The X5/905 connects Oxford and Cambridge via Bicester, Buckingham, Milton Keynes, Bedford (where through passengers have to change to the 905) and St Neots. It provides interchange facilities for national north–south services at Milton Keynes by serving Milton Keynes Coachway and Milton Keynes Central railway station.

The route is 85 mi long, and largely follows the path of the notional Oxford-Cambridge Arc. The eastbound service commences at Oxford's Gloucester Green bus station. It then heads for Bicester, stopping near Bicester shopping village and Manorsfield Road in Bicester town centre. The route calls at Bicester North railway station (added to the route in 2008), then moves on to the Tesco superstore in Buckingham, followed by the town centre, before heading for Milton Keynes.

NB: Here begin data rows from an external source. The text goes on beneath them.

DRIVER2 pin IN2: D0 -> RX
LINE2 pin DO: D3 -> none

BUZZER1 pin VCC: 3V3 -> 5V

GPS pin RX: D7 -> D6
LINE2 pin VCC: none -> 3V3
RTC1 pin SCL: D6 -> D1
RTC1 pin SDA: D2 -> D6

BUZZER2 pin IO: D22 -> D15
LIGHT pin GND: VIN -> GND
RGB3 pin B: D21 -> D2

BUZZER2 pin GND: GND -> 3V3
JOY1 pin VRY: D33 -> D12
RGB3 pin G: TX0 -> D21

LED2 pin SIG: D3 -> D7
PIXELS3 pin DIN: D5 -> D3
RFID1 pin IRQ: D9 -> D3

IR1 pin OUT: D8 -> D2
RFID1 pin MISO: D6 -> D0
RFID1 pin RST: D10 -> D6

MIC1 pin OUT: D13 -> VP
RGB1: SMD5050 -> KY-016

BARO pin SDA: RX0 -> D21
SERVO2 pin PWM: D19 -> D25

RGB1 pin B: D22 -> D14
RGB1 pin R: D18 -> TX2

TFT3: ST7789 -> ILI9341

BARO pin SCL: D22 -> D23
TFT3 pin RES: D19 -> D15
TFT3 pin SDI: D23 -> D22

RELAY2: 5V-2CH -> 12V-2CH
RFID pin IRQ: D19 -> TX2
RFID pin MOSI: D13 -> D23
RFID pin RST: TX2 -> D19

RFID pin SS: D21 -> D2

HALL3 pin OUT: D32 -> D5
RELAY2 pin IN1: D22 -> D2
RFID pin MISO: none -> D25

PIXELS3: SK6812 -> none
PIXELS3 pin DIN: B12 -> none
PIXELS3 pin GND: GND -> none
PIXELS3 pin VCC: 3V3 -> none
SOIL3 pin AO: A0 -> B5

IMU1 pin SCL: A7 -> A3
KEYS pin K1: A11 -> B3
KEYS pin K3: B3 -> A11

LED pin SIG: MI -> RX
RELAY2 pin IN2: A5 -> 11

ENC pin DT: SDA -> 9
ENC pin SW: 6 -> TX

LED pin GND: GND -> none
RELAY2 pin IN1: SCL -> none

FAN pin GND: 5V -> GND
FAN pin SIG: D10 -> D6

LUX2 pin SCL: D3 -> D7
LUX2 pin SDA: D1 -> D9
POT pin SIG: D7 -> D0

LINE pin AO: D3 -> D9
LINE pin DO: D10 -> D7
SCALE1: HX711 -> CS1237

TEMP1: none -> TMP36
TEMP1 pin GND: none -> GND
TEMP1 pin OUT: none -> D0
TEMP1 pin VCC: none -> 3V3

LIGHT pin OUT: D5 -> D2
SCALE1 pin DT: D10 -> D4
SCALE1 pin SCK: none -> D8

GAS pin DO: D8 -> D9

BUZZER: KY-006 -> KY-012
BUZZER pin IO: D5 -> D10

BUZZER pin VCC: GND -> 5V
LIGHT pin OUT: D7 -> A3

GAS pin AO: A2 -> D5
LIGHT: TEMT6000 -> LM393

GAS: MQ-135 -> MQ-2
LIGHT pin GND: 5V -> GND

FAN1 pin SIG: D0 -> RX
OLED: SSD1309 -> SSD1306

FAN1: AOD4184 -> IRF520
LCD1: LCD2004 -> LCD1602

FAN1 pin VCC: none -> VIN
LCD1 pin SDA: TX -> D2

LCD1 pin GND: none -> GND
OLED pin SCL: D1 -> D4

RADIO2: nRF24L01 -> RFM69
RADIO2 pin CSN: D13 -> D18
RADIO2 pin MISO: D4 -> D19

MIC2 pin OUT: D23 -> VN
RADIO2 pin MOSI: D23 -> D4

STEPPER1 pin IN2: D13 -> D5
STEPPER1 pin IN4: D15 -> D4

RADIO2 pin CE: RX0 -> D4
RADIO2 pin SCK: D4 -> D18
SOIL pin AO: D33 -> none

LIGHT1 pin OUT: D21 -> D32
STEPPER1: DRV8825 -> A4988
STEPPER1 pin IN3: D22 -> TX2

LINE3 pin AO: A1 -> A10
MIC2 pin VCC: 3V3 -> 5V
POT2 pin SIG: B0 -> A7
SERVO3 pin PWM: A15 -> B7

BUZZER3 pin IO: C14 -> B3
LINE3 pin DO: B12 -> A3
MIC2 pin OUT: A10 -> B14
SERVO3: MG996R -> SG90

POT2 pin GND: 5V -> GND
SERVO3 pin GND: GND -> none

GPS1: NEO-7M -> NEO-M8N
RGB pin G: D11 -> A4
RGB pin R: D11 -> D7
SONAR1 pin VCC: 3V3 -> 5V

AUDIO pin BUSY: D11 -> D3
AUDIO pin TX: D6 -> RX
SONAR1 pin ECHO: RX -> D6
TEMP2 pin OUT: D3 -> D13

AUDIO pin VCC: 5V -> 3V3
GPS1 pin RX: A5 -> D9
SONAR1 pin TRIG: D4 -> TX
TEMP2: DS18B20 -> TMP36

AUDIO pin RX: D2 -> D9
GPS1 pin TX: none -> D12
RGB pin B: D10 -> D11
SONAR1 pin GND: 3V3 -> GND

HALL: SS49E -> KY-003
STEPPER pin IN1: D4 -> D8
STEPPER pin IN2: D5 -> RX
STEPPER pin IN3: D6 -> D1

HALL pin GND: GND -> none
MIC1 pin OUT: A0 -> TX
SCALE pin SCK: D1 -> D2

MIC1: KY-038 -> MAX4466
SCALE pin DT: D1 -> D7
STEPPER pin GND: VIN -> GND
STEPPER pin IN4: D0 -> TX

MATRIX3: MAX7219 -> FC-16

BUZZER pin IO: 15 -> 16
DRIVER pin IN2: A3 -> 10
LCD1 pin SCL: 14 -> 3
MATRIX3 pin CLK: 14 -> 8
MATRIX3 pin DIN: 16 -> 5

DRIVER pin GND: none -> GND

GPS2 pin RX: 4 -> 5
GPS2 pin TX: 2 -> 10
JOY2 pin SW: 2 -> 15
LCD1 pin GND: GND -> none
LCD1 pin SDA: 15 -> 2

In Milton Keynes, the service stops at the Milton Keynes Central railway station to interchange with rail services on the West Coast Main Line, the X6 to Northampton, and route MK1 to Luton Airport; at Milton Keynes Shopping Centre; and at the Milton Keynes Coachway where it interconnects with National Express north-south services. The route continues to the Bedford bus station, where drivers change over. Thereafter passengers for stops towards Cambridge change on to service 905 which diverts through Eaton Socon where it picks up a number of passengers before its next stop in St Neots and then on towards Cambridge. Entering the outskirts of Cambridge, it serves the West Cambridge campus on Madingley Road before reaching its terminus at the Drummer Street bus station.

The service is part of Stagecoach's Megabus network. It is also marketed as a rail link service, and appears in the National Rail timetable.

==Vehicles==
In 2009, a fleet of 17 Plaxton Panther bodied Volvo B9Rs were introduced onto the service. These in turn were replaced on 4 January 2015 by 18 Plaxton Elite bodied Volvo B11Rs painted in a new blue colour scheme, with a sky blue towards the front of the coach and a navy blue containing outlines of Stagecoach's logo in sky blue towards the rear. These were replaced by higher capacity Alexander Dennis Enviro400 MMC double deck buses in 2021 as noted previously.

==Awards==
Following the 2008 relaunch the route won two industry awards. The first came at the 2009 UK Bus Awards, where the route won the Express Operation of the Year award by a unanimous decision. A year later, the route won the Coach Marketing award at the 2010 UK Coach Awards for a promotion effort by Stagecoach.

==Trivia==
X5, a costing and pricing system used by both Oxford University and Cambridge University to cost externally funded research projects, was named after the bus route connecting the two cities.